● **Written task**: Print every line from the start of the data, and when you reach the line with "- Logistic Regression : 79%", include it and stop. Pictures are not part of the copy.

● **Extracted material**:
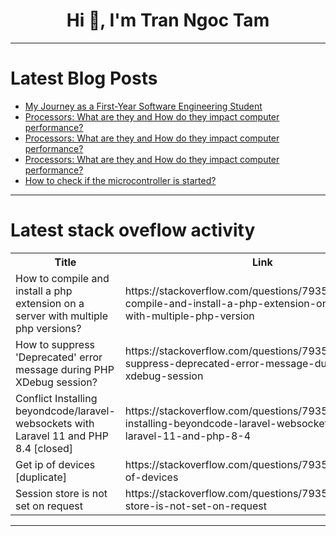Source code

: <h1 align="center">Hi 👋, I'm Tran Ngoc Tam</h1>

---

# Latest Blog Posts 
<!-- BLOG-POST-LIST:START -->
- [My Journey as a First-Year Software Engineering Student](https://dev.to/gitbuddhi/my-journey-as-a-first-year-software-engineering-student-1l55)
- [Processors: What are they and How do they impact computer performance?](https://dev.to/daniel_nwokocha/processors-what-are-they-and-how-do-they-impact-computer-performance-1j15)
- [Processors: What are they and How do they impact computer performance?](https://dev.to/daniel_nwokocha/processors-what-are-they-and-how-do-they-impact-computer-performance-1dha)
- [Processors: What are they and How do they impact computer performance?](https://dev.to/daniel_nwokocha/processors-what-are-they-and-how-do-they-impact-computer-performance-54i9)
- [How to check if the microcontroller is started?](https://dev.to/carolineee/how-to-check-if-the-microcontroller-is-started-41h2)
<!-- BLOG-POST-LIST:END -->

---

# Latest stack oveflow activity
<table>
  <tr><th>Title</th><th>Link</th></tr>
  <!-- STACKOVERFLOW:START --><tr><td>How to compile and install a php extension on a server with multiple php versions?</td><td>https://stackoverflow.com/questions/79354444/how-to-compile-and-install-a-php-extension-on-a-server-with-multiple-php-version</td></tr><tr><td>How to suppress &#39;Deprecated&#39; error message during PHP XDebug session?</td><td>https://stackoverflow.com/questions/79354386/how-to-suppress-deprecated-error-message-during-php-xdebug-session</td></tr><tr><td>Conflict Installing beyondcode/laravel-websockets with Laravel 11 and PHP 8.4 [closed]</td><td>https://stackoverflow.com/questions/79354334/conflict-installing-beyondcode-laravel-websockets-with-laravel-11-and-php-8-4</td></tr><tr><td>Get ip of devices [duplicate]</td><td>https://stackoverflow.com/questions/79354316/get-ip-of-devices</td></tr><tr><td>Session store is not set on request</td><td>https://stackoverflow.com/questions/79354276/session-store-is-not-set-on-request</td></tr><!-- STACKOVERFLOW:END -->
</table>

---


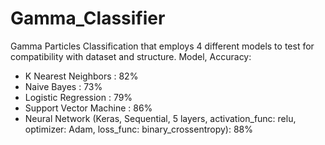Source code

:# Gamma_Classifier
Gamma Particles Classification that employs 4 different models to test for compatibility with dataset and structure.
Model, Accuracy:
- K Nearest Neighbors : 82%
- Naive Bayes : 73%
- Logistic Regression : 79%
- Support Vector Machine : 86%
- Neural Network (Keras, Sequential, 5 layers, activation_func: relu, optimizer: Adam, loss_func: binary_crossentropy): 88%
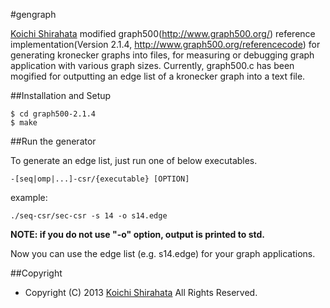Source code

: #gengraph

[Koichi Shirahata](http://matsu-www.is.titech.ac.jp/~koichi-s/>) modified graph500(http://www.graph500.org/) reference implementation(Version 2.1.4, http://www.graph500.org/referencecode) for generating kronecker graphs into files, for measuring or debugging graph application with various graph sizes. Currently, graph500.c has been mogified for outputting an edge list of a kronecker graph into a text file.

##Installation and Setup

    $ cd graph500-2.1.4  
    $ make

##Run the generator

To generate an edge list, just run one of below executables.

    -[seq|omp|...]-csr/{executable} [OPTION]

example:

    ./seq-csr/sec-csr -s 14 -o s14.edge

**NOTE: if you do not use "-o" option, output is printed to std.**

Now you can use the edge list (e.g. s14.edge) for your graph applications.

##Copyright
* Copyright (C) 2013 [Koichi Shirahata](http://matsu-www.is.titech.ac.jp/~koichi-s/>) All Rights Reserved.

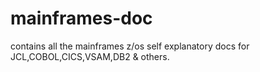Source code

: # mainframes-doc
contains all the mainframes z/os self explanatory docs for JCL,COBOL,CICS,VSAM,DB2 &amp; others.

● **Your solution**:
Source code

: <h1 align="center">Hi 👋, I'm Tran Ngoc Tam</h1>

---

# Latest Blog Posts 
<!-- BLOG-POST-LIST:START -->
- [My Journey as a First-Year Software Engineering Student](https://dev.to/gitbuddhi/my-journey-as-a-first-year-software-engineering-student-1l55)
- [Processors: What are they and How do they impact computer performance?](https://dev.to/daniel_nwokocha/processors-what-are-they-and-how-do-they-impact-computer-performance-1j15)
- [Processors: What are they and How do they impact computer performance?](https://dev.to/daniel_nwokocha/processors-what-are-they-and-how-do-they-impact-computer-performance-1dha)
- [Processors: What are they and How do they impact computer performance?](https://dev.to/daniel_nwokocha/processors-what-are-they-and-how-do-they-impact-computer-performance-54i9)
- [How to check if the microcontroller is started?](https://dev.to/carolineee/how-to-check-if-the-microcontroller-is-started-41h2)
<!-- BLOG-POST-LIST:END -->

---

# Latest stack oveflow activity
<table>
  <tr><th>Title</th><th>Link</th></tr>
  <!-- STACKOVERFLOW:START --><tr><td>How to compile and install a php extension on a server with multiple php versions?</td><td>https://stackoverflow.com/questions/79354444/how-to-compile-and-install-a-php-extension-on-a-server-with-multiple-php-version</td></tr><tr><td>How to suppress &#39;Deprecated&#39; error message during PHP XDebug session?</td><td>https://stackoverflow.com/questions/79354386/how-to-suppress-deprecated-error-message-during-php-xdebug-session</td></tr><tr><td>Conflict Installing beyondcode/laravel-websockets with Laravel 11 and PHP 8.4 [closed]</td><td>https://stackoverflow.com/questions/79354334/conflict-installing-beyondcode-laravel-websockets-with-laravel-11-and-php-8-4</td></tr><tr><td>Get ip of devices [duplicate]</td><td>https://stackoverflow.com/questions/79354316/get-ip-of-devices</td></tr><tr><td>Session store is not set on request</td><td>https://stackoverflow.com/questions/79354276/session-store-is-not-set-on-request</td></tr><!-- STACKOVERFLOW:END -->
</table>

---


Source code

:# Gamma_Classifier
Gamma Particles Classification that employs 4 different models to test for compatibility with dataset and structure.
Model, Accuracy:
- K Nearest Neighbors : 82%
- Naive Bayes : 73%
- Logistic Regression : 79%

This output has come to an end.